Work instruction A ▸ Write out the lines of the records that follow the brand positioning framework text as a JSON list of strings, one string per line, skipping blank lines and leaving the pictures out.

Cb Brand Positioning Framework Publish

Other

Craft a ready-to-execute brand positioning strategy for any international market — complete with messaging hierarchy, competitive differentiation map, and localized value propositions. Turn "we need to position our brand" into a boardroom-ready positioning deck.

Install

openclaw skills install cb-brand-positioning-framework

Overseas Brand Positioning Framework

Overview

This skill guides teams through the complete process of repositioning an established domestic brand for foreign markets. Rather than simply translating existing messaging, it helps you understand how your brand story lands in a new cultural context, where your competitors' narratives have gaps, and how to build a positioning statement that resonates locally while preserving your core identity.

The framework covers a brand origin audit (what you bring from home), a perception map (how target markets currently see you and alternatives), a competitive narrative landscape, a structured positioning statement builder, voice-and-tone adaptation guidance, and a validation checklist with customer interview questions.

Given records ▸
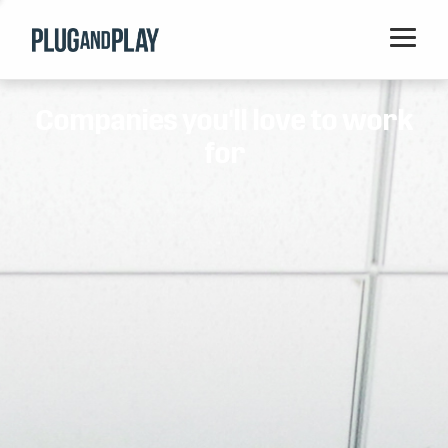
Home
Companies you'll love to work
Startups
for
Corporations
Ventures
Programs
Locations
Events
Blog
Resources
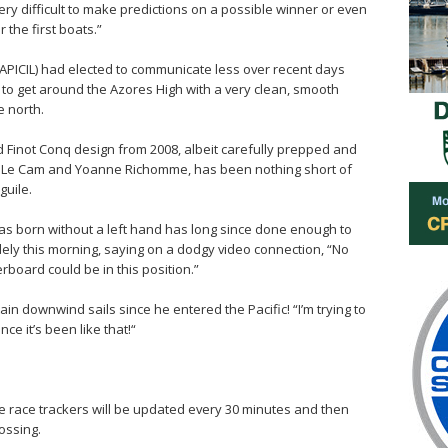
 very difficult to make predictions on a possible winner or even
 the first boats.”
 APICIL) had elected to communicate less over recent days
to get around the Azores High with a very clean, smooth
e north.
d Finot Conq design from 2008, albeit carefully prepped and
n Le Cam and Yoanne Richomme, has been nothing short of
guile.
s born without a left hand has long since done enough to
ely this morning, saying on a dodgy video connection, “No
rboard could be in this position.”
in downwind sails since he entered the Pacific! “I’m trying to
ce it’s been like that!“
 the race trackers will be updated every 30 minutes and then
ossing.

Work instruction B ▸ Continue the brand positioning framework text from the point where it ends.

Task answer A ▸
[
  "Home",
  "Companies you'll love to work",
  "Startups",
  "for",
  "Corporations",
  "Ventures",
  "Programs",
  "Locations",
  "Events",
  "Blog",
  "Resources",
  " very difficult to make predictions on a possible winner or even",
  " the first boats.”",
  " APICIL) had elected to communicate less over recent days",
  "to get around the Azores High with a very clean, smooth",
  "e north.",
  "d Finot Conq design from 2008, albeit carefully prepped and",
  "n Le Cam and Yoanne Richomme, has been nothing short of",
  "guile.",
  "s born without a left hand has long since done enough to",
  "ely this morning, saying on a dodgy video connection, “No",
  "rboard could be in this position.”",
  "in downwind sails since he entered the Pacific! “I’m trying to",
  "ce it’s been like that!“",
  " the race trackers will be updated every 30 minutes and then",
  "ossing."
]

Task answer B ▸
When to Use

  • You have a brand with traction at home and want to enter a specific foreign market
  • You are rebranding or creating a new brand identity for international audiences
  • You need to translate your value proposition into local language and cultural context
  • You are preparing a pitch or marketing brief for a new region and want a structured starting point
  • You want to audit what is worth keeping globally versus what must change locally

Inputs to Collect

Before using the framework, gather the following:

  1. Brand identity assets: mission statement, brand values, tone-of-voice guidelines, key taglines, visual identity notes
  2. Product or service overview: what you sell, your primary use cases, and the problem you solve
  3. Domestic market position: how customers at home describe your brand, your market share, your key differentiators
  4. Target markets: list of one to three specific countries or regions you are prioritizing first
  5. Competitor landscape: names of known local and global competitors operating in the same category
  6. Stage and resources: current revenue stage, team size available for international expansion, budget range, timeline expectations
  7. Known constraints: legal or regulatory restrictions, channel limitations, cultural sensitivities already identified

Workflow

  1. Extract the domestic brand assets that can travel: origin story, category credentials, emotional promise, proof points, and current customer language.
  2. Map how each target market currently frames the category, including mainstream expectations, premium signals, trust barriers, and competitor narratives.
  3. Decide what to preserve, translate, soften, or completely reposition for each market based on customer motivation and cultural context.
  4. Build one primary positioning statement and two alternative angles per market, each with audience, frame of reference, key benefit, reason to believe, and tone notes.
  5. Create validation prompts for interviews, landing pages, creator briefs, or ads so the team can test whether the positioning is understood and trusted.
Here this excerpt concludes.